1727 Haight (at Cole), 668-3994, $6.50 save as noted. There's a spot on the couch for you at this collectively owned rep house.

WEDNESDAY: The Revolution Will Not Be Televised (Kim Bartley, Donnacha O'Briain, Ireland, 2003) takes viewers inside the coup attempt against Venezuela's Hugo Chavez 2, 7:15, 9:15 p.m.

THURSDAY: The School of the Americas as Hogwarts for torturers in John H. Smith's documentary Hidden in Plain Sight (2002) 7:15, 9:15 p.m.

FRIDAY THROUGH TUESDAY: Andy Goldsworthy sculpts with leaves, dirt, twigs, and ice in Thomas Riedelsheimer's still-popular documentary Rivers and Tides (U.K., 2001) 7:15, 9:25 p.m.; also Sat 2, 4 p.m.


3117 16th St. (at Valencia), 863-1087, $8 save as noted. Short-run repertory in one of the most adventurously programmed theaters in the USA.

WEDNESDAY & THURSDAY: Duncan Roy's AKA (U.K., 2003) -- see Ongoing for more 8:45 p.m.; also Wed 4 p.m., with a separate-admission screening of Charlie Chaplin's still-brilliant satire Modern Times (1936) at 7 p.m.; also Wed 2 p.m. See Ongoing for review.

FRIDAY THROUGH SUNDAY: Two documentaries on a French fashion legend, YSL: His Life and Times (6:15, 9:45 p.m.; also Sat & Sun 2:45 p.m.), an overview of Yves St. Laurent's career, and YSL: 5 Avenue Marceau (8 p.m.; also Sat & Sun 1, 4:30 p.m.), 60 days inside his salon. Both films were directed by David Teboul. See Opening for review.

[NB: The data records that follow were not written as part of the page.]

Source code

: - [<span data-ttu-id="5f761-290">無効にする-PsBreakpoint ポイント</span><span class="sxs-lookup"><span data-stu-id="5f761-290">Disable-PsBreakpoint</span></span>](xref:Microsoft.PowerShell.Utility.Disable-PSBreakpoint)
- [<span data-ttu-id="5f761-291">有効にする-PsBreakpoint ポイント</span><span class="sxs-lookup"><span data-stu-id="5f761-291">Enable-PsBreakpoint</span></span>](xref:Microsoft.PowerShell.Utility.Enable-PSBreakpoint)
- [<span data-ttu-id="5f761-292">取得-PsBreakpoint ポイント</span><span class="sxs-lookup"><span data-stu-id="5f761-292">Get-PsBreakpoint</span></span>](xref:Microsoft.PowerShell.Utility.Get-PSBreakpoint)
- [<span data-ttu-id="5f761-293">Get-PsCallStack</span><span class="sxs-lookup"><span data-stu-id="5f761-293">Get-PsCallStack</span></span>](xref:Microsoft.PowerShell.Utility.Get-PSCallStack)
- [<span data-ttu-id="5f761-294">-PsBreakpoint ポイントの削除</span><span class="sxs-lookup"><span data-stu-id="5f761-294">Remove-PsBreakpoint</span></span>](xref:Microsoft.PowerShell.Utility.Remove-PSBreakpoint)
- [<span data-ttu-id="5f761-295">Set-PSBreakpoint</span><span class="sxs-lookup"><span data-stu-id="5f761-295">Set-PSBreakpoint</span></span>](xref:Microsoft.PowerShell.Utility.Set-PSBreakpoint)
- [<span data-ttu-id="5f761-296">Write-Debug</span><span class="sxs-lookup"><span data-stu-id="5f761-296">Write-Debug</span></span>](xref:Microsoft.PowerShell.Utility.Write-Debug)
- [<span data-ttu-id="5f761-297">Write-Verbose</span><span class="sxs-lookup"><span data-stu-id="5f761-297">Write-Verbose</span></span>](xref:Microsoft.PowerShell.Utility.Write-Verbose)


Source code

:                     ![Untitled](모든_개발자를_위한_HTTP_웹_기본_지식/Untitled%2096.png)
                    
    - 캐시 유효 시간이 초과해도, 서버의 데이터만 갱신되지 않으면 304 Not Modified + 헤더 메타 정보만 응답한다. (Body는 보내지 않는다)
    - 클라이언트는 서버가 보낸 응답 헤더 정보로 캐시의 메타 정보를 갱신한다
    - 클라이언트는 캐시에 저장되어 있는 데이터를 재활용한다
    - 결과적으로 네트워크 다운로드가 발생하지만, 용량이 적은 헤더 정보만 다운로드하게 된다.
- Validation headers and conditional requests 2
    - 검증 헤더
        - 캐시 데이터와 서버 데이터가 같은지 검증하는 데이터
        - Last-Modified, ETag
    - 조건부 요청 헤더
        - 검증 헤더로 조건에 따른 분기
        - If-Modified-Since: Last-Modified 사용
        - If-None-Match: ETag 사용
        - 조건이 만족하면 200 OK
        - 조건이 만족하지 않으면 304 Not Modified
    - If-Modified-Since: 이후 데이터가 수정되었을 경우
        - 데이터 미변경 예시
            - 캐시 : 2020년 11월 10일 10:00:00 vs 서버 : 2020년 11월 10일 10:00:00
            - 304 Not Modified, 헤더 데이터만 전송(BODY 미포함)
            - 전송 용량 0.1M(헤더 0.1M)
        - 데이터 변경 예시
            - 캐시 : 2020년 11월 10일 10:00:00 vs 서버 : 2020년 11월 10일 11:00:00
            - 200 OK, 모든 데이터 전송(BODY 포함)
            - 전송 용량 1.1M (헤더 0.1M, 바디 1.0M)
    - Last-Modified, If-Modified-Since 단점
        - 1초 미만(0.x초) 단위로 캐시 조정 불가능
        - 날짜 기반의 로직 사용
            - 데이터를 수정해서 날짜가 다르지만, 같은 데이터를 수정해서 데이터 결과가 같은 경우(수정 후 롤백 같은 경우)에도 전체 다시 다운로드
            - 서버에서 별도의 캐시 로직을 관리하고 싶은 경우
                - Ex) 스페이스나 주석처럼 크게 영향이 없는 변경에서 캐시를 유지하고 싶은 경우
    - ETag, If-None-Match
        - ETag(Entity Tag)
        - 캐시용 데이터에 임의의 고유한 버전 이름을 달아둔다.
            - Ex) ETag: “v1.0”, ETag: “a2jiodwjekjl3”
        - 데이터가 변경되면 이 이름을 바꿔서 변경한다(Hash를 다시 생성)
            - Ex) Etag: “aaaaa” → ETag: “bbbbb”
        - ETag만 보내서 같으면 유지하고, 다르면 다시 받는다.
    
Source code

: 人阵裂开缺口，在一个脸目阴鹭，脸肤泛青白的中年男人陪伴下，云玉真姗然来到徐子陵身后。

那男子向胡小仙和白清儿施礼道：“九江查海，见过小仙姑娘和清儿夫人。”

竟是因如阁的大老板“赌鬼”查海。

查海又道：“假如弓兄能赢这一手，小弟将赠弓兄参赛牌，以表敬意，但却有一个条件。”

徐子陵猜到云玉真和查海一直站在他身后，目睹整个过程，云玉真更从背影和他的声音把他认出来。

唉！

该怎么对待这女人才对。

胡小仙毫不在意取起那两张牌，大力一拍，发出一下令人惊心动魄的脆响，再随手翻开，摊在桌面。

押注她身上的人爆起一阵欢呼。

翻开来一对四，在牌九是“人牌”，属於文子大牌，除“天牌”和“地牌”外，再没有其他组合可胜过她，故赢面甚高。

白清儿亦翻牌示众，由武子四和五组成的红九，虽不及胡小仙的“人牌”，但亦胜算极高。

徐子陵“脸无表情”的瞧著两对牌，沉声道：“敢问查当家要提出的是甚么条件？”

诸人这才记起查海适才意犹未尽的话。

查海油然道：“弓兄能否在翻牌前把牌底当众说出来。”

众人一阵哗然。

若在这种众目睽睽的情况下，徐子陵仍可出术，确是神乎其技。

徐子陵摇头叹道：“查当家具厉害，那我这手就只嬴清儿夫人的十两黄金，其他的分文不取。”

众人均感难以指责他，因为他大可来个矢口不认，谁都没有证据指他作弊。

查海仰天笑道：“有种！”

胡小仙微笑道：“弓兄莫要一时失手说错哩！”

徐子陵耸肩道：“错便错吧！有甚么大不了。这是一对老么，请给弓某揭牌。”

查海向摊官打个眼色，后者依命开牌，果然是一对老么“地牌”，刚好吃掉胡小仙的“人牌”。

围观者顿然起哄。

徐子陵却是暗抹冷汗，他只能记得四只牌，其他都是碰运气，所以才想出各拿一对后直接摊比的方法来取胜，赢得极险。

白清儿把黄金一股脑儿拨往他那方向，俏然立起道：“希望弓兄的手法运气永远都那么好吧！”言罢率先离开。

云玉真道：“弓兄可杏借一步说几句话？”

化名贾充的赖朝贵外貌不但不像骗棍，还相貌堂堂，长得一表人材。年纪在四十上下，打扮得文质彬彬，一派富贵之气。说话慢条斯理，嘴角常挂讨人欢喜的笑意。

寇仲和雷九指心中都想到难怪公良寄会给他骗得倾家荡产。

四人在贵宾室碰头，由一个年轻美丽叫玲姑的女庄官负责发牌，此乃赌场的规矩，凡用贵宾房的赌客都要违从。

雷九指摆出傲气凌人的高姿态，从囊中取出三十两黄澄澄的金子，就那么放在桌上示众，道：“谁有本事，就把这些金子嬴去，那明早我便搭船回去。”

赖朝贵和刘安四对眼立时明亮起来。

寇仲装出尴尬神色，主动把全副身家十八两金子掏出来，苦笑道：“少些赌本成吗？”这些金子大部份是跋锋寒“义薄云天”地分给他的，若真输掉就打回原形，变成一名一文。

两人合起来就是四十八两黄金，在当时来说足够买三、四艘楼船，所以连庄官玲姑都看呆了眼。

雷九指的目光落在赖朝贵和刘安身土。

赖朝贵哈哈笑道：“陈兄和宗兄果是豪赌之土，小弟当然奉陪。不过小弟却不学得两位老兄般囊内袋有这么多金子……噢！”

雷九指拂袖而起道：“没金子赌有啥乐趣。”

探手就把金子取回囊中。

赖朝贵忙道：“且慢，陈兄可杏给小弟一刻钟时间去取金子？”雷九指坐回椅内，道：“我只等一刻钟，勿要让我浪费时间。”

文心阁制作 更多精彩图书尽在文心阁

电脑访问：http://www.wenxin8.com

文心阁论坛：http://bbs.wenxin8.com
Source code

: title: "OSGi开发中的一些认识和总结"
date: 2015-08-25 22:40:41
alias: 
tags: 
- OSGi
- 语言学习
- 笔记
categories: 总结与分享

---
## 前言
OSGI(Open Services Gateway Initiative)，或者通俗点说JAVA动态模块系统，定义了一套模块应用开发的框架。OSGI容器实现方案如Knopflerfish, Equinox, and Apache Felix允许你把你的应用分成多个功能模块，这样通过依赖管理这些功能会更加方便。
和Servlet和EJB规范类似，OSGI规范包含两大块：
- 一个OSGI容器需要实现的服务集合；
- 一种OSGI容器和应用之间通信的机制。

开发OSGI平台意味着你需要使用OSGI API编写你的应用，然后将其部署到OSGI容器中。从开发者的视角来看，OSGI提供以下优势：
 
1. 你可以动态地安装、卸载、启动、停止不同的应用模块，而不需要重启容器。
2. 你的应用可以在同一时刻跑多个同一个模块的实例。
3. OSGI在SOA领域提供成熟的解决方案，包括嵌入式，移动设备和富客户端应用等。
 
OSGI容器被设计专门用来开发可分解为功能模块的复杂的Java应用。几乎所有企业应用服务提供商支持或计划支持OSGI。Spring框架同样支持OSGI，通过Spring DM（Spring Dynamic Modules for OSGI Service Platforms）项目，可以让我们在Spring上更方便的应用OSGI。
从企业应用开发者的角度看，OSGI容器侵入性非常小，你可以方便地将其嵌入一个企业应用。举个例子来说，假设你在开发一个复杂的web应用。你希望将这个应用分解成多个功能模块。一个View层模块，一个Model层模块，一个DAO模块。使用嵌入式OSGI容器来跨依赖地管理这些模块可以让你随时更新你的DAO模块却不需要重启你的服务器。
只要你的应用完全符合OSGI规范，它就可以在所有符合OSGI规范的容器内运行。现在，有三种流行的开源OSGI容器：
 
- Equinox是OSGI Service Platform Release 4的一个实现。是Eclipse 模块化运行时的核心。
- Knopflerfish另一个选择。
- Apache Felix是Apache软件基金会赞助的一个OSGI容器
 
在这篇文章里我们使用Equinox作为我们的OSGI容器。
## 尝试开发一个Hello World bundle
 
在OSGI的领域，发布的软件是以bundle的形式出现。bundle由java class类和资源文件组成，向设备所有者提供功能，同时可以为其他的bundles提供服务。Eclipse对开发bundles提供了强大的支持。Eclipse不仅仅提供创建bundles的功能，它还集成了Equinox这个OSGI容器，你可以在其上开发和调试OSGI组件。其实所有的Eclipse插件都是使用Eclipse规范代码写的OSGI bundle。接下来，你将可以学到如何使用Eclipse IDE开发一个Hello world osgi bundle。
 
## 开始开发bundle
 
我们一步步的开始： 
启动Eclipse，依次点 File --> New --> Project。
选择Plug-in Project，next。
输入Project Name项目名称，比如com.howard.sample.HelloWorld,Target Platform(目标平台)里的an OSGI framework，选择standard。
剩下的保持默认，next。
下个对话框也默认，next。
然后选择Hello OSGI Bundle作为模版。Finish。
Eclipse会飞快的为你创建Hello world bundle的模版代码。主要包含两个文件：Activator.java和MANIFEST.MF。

MONDAY: S.F. Sketchfest screens Martin & Orloff (Lawrence Blume, 2002), with Ian Roberts and Matt Walsh of the Upright Citizens Brigade as patient and shrink 7, 9 p.m.

TUESDAY THROUGH THURSDAY (Jan. 27-29): Fashion frolics continue -- YSL: His Life and Times 6:15, 9:45 p.m.; also Wed 2:45 p.m. YSL: 5 Avenue Marceau 8 p.m.; also Wed 1, 4:30 p.m.


314 11th St. (at Folsom), 820-3907 and for more information on this program. $10.

FRIDAY (Jan. 23): The annual San Francisco Independent Film Festival's Benefit/Launch Party offers live music and short film screenings in anticipation of the February fest 9 p.m.-2 a.m.